Any help would be hugely appreciated as school just started and a faulty internet connection is not ideal.  Thanks alot.


----------



## vani14 (Aug 25, 2010)

If I haven't supplied enought info I definitely can try to shed some more light on the issue.  When I open Network Prefs for AirPort, it says this network has a self assigned IP address and will not be able to connect to the internet.  

Any leads?


----------



## Mi_Mini (Aug 26, 2010)

vani14 said:


> If I haven't supplied enought info I definitely can try to shed some more light on the issue.  When I open Network Prefs for AirPort, it says this network has a self assigned IP address and will not be able to connect to the internet.
> 
> Any leads?


Sounds like you have manually input your settngs and they should be obtained from the 
router


----------



## Satcomer (Aug 26, 2010)

On the home router Mac sure MAC address are not required. Plus on your Mac open System Preferences->Network pane and at the top of the pane use the "Location" to create another custom location (calling it Home or something you want) and then hit the apply button.

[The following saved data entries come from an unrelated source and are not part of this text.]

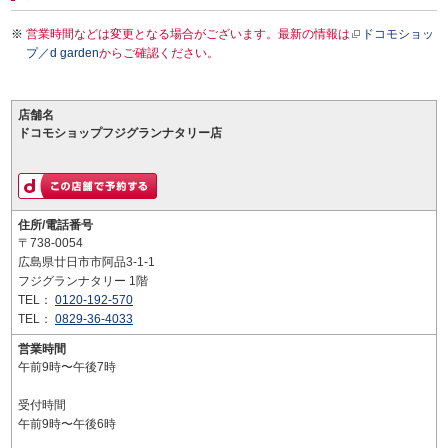
営業時間などは変更となる場合がございます。最新の情報は
ドコモショッ
プ／d garden
からご確認ください。
店舗名
ドコモショップフジグランナタリー店
住所/電話番号
〒738-0054
広島県廿日市市阿品3-1-1
フジグランナタリー 1階
TEL：
0120-192-570
TEL：
0829-36-4033
営業時間
午前9時〜午後7時
受付時間
午前9時〜午後6時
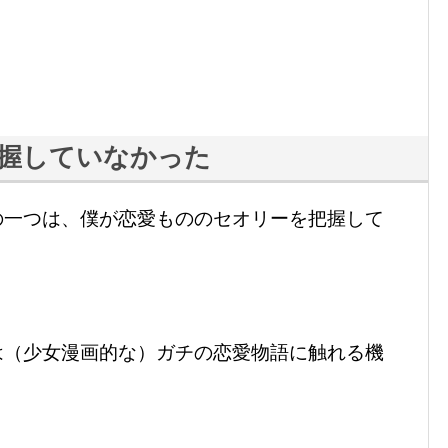
握していなかった
の一つは、僕が恋愛もののセオリーを把握して
は（少女漫画的な）ガチの恋愛物語に触れる機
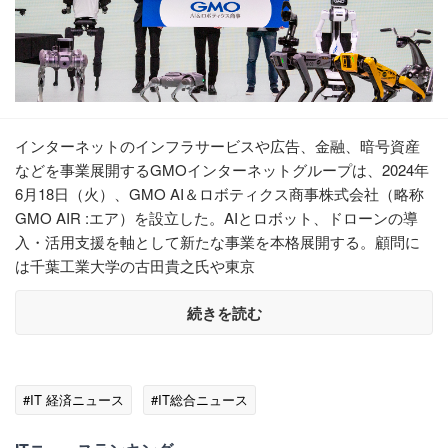
インターネットのインフラサービスや広告、金融、暗号資産
などを事業展開するGMOインターネットグループは、2024年
6月18日（火）、GMO AI＆ロボティクス商事株式会社（略称
GMO AIR :エア）を設立した。AIとロボット、ドローンの導
入・活用支援を軸として新たな事業を本格展開する。顧問に
は千葉工業大学の古田貴之氏や東京
続きを読む
#IT 経済ニュース
#IT総合ニュース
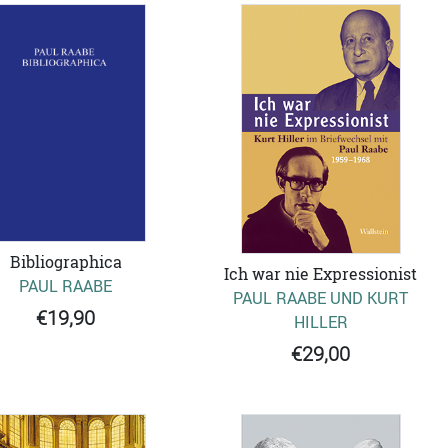
Bibliographica
Ich war nie Expressionist
PAUL RAABE
PAUL RAABE UND KURT
€19,90
HILLER
€29,00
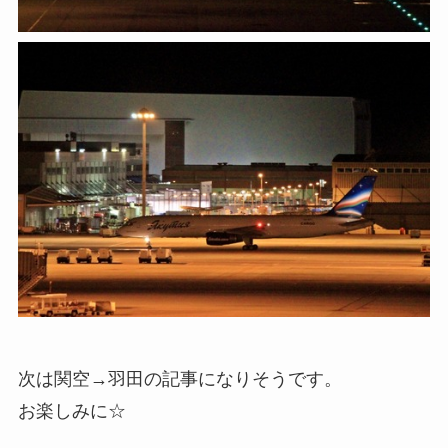
次は関空→羽田の記事になりそうです。
お楽しみに☆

Now if you still can't get a wireless signal open System Preferences->Network pane again and in the left hand column highlight the Airport card and hit the - button. Don't panic and manually reboot. Upon the reboot go back into System Preferences->Network pane and click on the + button to re-add your Airport card and hit Apply. Then  reboot again and upon the reboot turn Airport on & join your wireless network.

By the way what wireless signal/encryption is the wireless router running? What wireless router is it that you have?


----------



## vani14 (Aug 26, 2010)

Thank you all for the responses.  I tried the above and still have the same problem. Shortly after I turn my Mac on, it locates my wi-fi network, signs on for about 15 secs then drops and says "Alert: No internet connection".

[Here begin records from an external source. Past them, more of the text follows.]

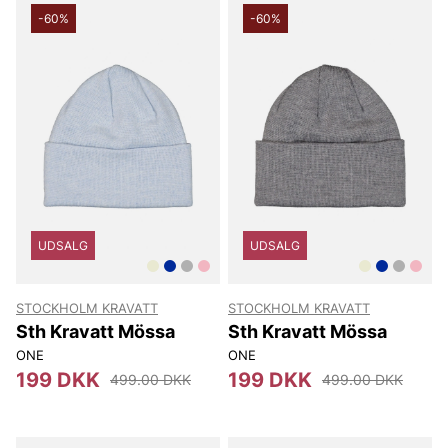
-60%
-60%
UDSALG
UDSALG
STOCKHOLM KRAVATT
STOCKHOLM KRAVATT
Sth Kravatt Mössa
Sth Kravatt Mössa
ONE
ONE
199 DKK
199 DKK
499.00 DKK
499.00 DKK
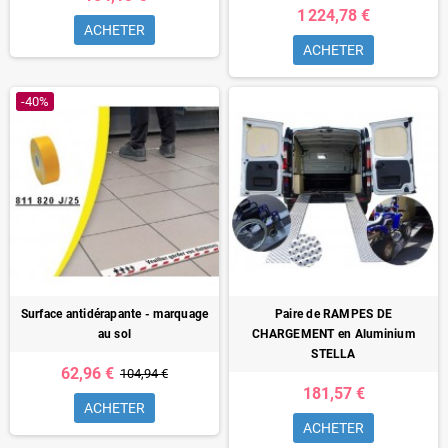
1 224,78 €
ACHETER
ACHETER
-40%
Surface antidérapante - marquage
Paire de RAMPES DE
au sol
CHARGEMENT en Aluminium
STELLA
62,96 €
104,94 €
181,57 €
ACHETER
ACHETER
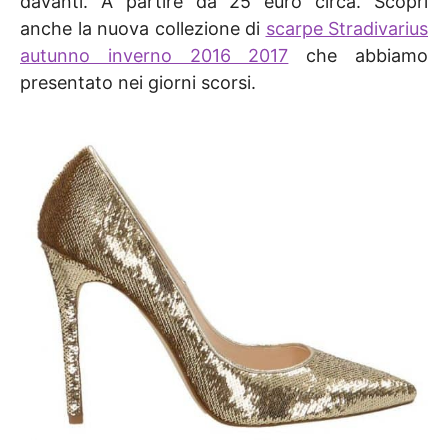
davanti. A partire da 25 euro circa. Scopri
anche la nuova collezione di
scarpe Stradivarius
autunno inverno 2016 2017
che abbiamo
presentato nei giorni scorsi.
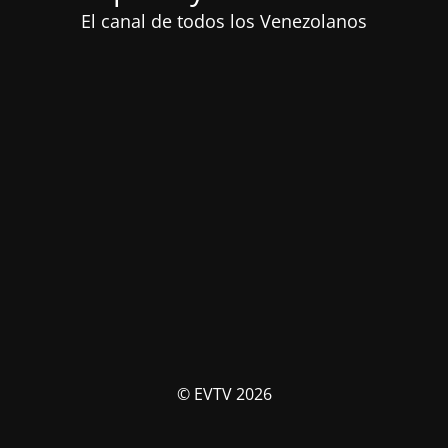
El canal de todos los Venezolanos
© EVTV 2026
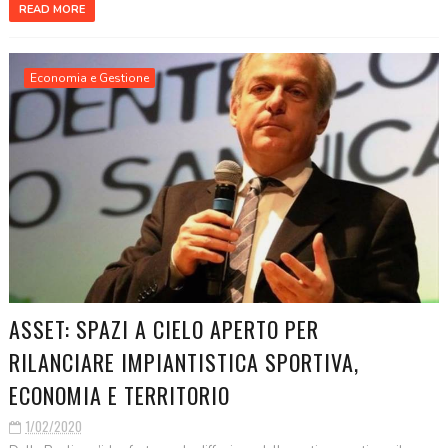
READ MORE
Economia e Gestione
ASSET: SPAZI A CIELO APERTO PER
RILANCIARE IMPIANTISTICA SPORTIVA,
ECONOMIA E TERRITORIO
1/02/2020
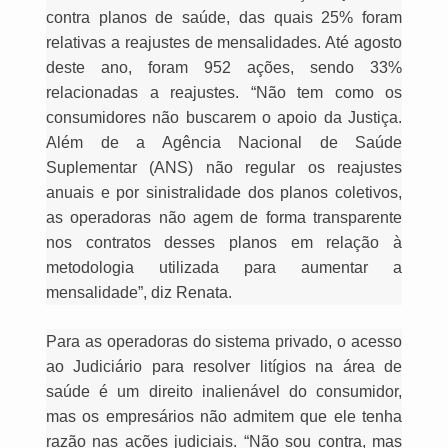
contra planos de saúde, das quais 25% foram
relativas a reajustes de mensalidades. Até agosto
deste ano, foram 952 ações, sendo 33%
relacionadas a reajustes. “Não tem como os
consumidores não buscarem o apoio da Justiça.
Além de a Agência Nacional de Saúde
Suplementar (ANS) não regular os reajustes
anuais e por sinistralidade dos planos coletivos,
as operadoras não agem de forma transparente
nos contratos desses planos em relação à
metodologia utilizada para aumentar a
mensalidade”, diz Renata.
Para as operadoras do sistema privado, o acesso
ao Judiciário para resolver litígios na área de
saúde é um direito inalienável do consumidor,
mas os empresários não admitem que ele tenha
razão nas ações judiciais. “Não sou contra, mas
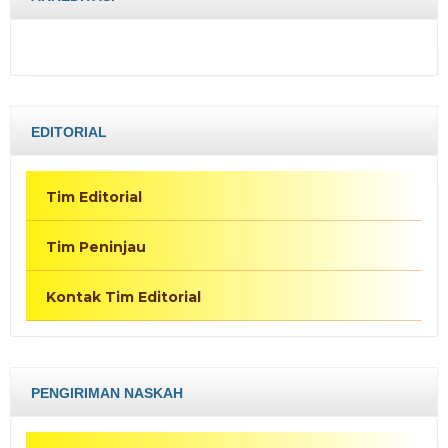
EDITORIAL
Tim Editorial
Tim Peninjau
Kontak Tim Editorial
PENGIRIMAN NASKAH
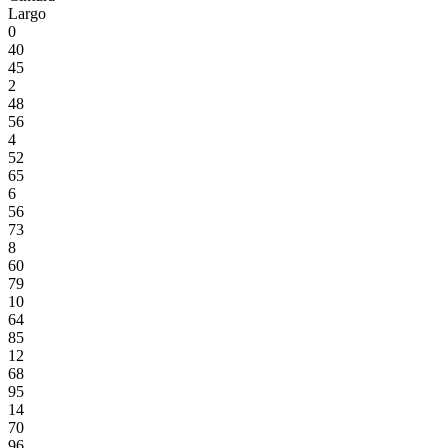
Largo
0
40
45
2
48
56
4
52
65
6
56
73
8
60
79
10
64
85
12
68
95
14
70
96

After opening Network Preferences>> AirPort   The status when it is on says "AirPort  has the self-assigned IP address 169.254.175.174 and will not be able to connect to the Internet."

The encryption is WEP, the router is a Netgear CG814WG v2.

For some reason, I have not been able to access the router configuration via the IP address...

So far, I haven't made any progress with any trouble shooting,  I continually appreciate your help.  Thanks again.


----------



## Satcomer (Aug 26, 2010)

Try a $ symbol right before the security password to see if that works. This is an old OS X trick to join older WEP networks.


----------



## vani14 (Aug 26, 2010)

I tried that and had no luck.  I was told that I should try a different encryption type (WPA2), but I have been unable to access my router settings.  Would anyone have tips for this?  I have tried copy and paste the IP address in the address bar, but for whatever reason that was unsuccessful...


----------



## Satcomer (Aug 27, 2010)

Wire into the router's switch via Ethernet. Then open System Preferences->Network and find the router's IP. Put that IP into your favorite browser address window as if you are going to a web address. For the password (if you never set it before) can be found at this blog. This blog also talks about resetting the router sometimes helps older Netgear routers.


----------